== PAGE TEXT

This is priceless information. I think this right here is the key to how you make money. You're working the trade, always adjusting, and your years of experience tells you how to adjust. No different than a master mechanic that can tune an engine based on the sound its producing.
And to put this into context, how many times in that month would you try? If a good month has 5 winners, have you tried 20 times maybe, with 10 being small losses and 5 maybe being break even trades? Perhaps of the winners, most just turn into small wins, but 10% end up being huge wins? I bet actually that if you have 5 in a good month that are big wins, you probably tried 50 times. Easily 25 will be losses too perhaps of 2-5k or so before the big 25k or 50k win comes?
Definitely a chart trader. I have 40+ charts at my desk to watch all the setups. Price action + basic TA are everything. Experience plays a big role obviously. I quick calc says I've been looking at charts for 30,000 hours of my life, so the experience can help recognize where the big setups are, and determine the proper strikes for max reward. The option chains (and greeks) play no role in my decision-making. I find the strike that can pay 10x if I'm right...and go with that. Some trades can be 20-40x, but those are rare. KISS
Yes, and results to vary widely month to month. Sometimes it's just grinding out every day with nothing to show for it. I've had one red month this year of -$8k. Here's my actual win/loss report for June which was my 4th best month this year. This was a difficult month.
Sure, take the AMC trade. I had some $50p leftover from Thursday, and knew I wanted to double up on the open because I thought a move to $48 and lower was very likely. But now I had to move down to the $48p strike to find the leverage. My average was about 16c on 333 contracts. I knew if I was right I could get the 5-10x. My first sale was 69c and my best sale was $1.46. After it peaked at that point (the stock bottomed) I aggressively sold the rest down to 92c.

====
== GIVEN RECORDS

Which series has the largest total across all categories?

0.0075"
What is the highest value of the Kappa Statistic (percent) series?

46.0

====
== GIVEN RECORDS

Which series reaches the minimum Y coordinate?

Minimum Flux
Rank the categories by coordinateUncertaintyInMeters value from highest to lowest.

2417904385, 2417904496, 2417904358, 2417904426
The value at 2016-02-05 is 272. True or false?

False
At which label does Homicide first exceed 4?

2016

====
== GIVEN RECORDS

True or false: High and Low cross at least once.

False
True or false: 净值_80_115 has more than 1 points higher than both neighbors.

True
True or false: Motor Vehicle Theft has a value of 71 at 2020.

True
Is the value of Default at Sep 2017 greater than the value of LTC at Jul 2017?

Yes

====

INSTRUCTION A ▸ Reproduce the passage of the options-trading text starting at "Sure, take the" and ending at "down to 92c.".
INSTRUCTION B ▸ State whether each statement agrees with the options-trading text, answering yes or no and quoting the deciding words: (i) The option chains and greeks play a role in the writer's decision-making. (ii) The writer reports having had one red month this year. (iii) In the AMC trade, the writer's first sale was at 69c.

PROBLEM SOLUTION A ▸
Sure, take the AMC trade. I had some $50p leftover from Thursday, and knew I wanted to double up on the open because I thought a move to $48 and lower was very likely. But now I had to move down to the $48p strike to find the leverage. My average was about 16c on 333 contracts. I knew if I was right I could get the 5-10x. My first sale was 69c and my best sale was $1.46. After it peaked at that point (the stock bottomed) I aggressively sold the rest down to 92c.

PROBLEM SOLUTION B ▸
(i) No: "The option chains (and greeks) play no role in my decision-making."
(ii) Yes: "I've had one red month this year of -$8k."
(iii) Yes: "My first sale was 69c"